Insurance companies are middlemen who exist for no other reason than to skim profit from the relationship between doctor and patient, they shouldn't even exist. They're parasitical and by nature they're going to take as much profit as they can while delivering as little as they can by taking advantage of the fact that you basically can't interact with a healthcare provider in the U.S. without insurance being involved. Illegal aliens mooching off the system with emergency room visits are a problem but they're small potatoes in the scheme of things, they're not what's causing the crisis. The problem is middlemen (insurance companies and big healthcare conglomerates) are sucking up all the money people are spending while providing nothing of value in return. Follow the money and see who's getting rich, it's these guys. Dumping more money into ACA "subsidies" is just lining the pockets of more insurance CEO's and board members. President Trump understands this which is why he's making noise about bypassing them.

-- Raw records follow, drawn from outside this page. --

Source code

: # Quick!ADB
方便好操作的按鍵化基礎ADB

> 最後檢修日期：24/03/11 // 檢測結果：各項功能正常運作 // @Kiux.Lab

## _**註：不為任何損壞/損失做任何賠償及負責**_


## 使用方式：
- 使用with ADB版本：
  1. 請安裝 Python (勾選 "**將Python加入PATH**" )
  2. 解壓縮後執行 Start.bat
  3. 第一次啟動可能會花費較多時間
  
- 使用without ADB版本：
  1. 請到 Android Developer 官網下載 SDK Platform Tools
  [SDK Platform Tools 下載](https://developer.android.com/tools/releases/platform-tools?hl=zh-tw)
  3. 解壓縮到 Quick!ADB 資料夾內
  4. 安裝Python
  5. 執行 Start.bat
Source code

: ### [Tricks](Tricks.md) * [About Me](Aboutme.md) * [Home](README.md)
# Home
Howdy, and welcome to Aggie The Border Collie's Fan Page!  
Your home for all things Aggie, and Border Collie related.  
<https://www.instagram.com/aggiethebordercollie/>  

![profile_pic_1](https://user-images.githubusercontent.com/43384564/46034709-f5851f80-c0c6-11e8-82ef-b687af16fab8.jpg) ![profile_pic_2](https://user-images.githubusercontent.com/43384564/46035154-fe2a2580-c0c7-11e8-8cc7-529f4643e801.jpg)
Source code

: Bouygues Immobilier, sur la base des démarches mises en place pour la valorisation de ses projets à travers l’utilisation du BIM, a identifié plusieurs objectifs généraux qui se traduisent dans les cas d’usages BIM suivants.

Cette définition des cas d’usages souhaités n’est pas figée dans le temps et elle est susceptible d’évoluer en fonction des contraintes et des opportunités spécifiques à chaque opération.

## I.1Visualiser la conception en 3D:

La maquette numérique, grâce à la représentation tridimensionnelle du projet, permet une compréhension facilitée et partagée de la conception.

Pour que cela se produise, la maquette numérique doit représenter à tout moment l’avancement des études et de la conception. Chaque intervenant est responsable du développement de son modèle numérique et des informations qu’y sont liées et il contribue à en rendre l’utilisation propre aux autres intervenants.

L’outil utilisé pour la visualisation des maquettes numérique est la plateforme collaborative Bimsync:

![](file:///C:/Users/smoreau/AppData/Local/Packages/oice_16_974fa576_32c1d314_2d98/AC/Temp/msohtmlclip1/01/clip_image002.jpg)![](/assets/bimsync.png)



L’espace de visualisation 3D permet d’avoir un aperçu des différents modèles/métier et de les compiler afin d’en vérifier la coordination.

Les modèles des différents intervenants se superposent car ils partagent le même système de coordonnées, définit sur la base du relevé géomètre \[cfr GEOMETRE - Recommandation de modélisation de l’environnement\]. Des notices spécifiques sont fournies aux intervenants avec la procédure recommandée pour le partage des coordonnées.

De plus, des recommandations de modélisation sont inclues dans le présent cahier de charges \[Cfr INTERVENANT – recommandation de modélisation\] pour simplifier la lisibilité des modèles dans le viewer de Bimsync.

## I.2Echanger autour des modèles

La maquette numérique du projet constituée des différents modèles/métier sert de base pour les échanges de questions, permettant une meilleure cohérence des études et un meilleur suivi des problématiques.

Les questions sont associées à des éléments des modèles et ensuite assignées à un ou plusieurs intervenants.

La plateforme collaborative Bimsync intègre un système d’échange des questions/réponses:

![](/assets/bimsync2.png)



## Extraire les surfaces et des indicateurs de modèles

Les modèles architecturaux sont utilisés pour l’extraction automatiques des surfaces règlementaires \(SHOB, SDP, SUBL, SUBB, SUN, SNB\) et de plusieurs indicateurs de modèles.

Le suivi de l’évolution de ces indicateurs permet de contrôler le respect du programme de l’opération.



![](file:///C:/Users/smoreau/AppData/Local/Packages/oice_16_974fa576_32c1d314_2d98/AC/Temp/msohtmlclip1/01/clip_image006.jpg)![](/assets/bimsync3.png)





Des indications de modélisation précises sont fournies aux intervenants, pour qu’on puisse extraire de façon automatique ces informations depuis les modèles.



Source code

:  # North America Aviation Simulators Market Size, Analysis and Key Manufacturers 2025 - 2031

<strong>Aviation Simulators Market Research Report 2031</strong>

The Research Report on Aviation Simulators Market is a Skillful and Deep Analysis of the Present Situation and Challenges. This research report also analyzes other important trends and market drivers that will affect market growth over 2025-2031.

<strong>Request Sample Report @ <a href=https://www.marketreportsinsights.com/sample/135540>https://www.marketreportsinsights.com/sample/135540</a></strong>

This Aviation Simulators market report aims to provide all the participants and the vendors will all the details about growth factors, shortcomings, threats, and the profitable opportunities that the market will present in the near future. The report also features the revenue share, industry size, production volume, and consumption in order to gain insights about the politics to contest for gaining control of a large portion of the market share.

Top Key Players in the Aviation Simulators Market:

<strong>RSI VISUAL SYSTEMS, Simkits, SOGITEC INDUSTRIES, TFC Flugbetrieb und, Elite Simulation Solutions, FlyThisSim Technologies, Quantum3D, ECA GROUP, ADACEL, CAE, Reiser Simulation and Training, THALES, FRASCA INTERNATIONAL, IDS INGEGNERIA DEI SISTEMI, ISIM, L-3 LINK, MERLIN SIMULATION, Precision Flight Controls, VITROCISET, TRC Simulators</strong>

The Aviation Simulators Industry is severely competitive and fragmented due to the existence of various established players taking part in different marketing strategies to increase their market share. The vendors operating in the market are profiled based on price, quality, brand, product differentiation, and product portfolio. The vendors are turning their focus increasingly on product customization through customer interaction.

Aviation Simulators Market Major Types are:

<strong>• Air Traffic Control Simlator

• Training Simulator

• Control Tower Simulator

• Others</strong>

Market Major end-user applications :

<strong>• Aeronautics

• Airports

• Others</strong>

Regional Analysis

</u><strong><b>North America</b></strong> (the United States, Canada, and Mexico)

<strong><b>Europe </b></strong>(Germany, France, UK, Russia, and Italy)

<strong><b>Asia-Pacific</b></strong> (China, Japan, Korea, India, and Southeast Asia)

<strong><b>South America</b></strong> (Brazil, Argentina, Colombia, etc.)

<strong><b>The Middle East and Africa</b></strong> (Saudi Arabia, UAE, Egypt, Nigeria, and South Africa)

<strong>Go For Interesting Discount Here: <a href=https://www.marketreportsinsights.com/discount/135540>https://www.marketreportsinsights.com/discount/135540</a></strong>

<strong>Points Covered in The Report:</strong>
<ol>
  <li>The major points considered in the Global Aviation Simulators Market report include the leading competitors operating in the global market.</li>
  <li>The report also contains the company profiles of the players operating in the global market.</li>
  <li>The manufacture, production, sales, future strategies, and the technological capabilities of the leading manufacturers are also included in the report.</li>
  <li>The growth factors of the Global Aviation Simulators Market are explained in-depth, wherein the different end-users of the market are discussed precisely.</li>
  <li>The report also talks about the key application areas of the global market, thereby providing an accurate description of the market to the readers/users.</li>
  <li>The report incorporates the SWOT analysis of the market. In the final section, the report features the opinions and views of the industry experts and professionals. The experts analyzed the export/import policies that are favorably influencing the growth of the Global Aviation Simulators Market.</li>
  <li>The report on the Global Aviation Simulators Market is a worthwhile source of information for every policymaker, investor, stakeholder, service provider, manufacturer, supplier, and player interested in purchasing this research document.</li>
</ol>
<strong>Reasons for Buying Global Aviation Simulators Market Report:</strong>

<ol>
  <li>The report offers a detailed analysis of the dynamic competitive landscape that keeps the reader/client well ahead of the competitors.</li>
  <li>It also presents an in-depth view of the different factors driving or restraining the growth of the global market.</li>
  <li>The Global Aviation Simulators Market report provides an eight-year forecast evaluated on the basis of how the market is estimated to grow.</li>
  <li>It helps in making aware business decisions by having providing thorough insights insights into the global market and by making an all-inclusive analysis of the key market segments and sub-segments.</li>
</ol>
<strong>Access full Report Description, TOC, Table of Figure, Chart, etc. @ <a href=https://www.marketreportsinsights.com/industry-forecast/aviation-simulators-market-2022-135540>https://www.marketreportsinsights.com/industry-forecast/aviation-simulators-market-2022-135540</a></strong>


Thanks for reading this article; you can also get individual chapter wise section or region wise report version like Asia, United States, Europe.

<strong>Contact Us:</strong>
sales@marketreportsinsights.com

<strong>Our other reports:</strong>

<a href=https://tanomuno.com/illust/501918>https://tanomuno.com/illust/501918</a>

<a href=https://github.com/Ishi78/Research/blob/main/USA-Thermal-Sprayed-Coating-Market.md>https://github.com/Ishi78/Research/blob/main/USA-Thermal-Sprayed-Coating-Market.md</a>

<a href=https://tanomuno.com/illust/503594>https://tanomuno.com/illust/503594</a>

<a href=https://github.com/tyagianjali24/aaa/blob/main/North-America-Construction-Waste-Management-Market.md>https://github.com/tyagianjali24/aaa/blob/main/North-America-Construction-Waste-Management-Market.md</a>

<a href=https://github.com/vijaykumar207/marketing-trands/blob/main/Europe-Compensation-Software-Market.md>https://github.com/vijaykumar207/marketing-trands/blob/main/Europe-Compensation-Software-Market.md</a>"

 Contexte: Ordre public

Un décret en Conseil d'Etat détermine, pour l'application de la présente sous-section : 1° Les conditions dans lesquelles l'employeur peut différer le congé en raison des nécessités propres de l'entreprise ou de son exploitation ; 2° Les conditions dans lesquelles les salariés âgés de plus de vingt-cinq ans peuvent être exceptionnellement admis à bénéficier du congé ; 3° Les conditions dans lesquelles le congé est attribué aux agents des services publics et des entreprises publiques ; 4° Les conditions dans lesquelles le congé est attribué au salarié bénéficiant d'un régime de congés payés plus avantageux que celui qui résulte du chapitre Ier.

Always follow the money. The sinkhole where our money is being dumped is the insurance industry. The main function of our healthcare industry today is making insurance companies incredibly rich, not providing health care.
Even with the subsidies, ACA is very expensive and provides pretty crappy coverage.
Obamacare was originally Hillarycare. She and a bunch of control freaks designed this mess. When it was presented to the dims in the senate and house, they didn’t want any part of it. Later, when it was rolled out as Obamcare, all the dims were in favor of it. What did they get in return?
No repubs voted for this abortion.
Nice analysis and summary. Our healthcare system has been hijacked by the greedy. Obamacare was a failed attempt at walking America into a government run, single payer system. Repeal O-Care and tell Obama, "you failed".
There was a collaboration of doctors, insurers and other healthcare experts who put together a plan (circa 1991) to overhaul the healthcare system. By all accounts it was a good plan. HRC came along, took the plan and gutted it with a bunch of BS and vague notions. Hillery-care was a "toe-hold" of big government getting into healthcare. It was/is a long-standing desire of the Lefties to get ahold of the healthcare system.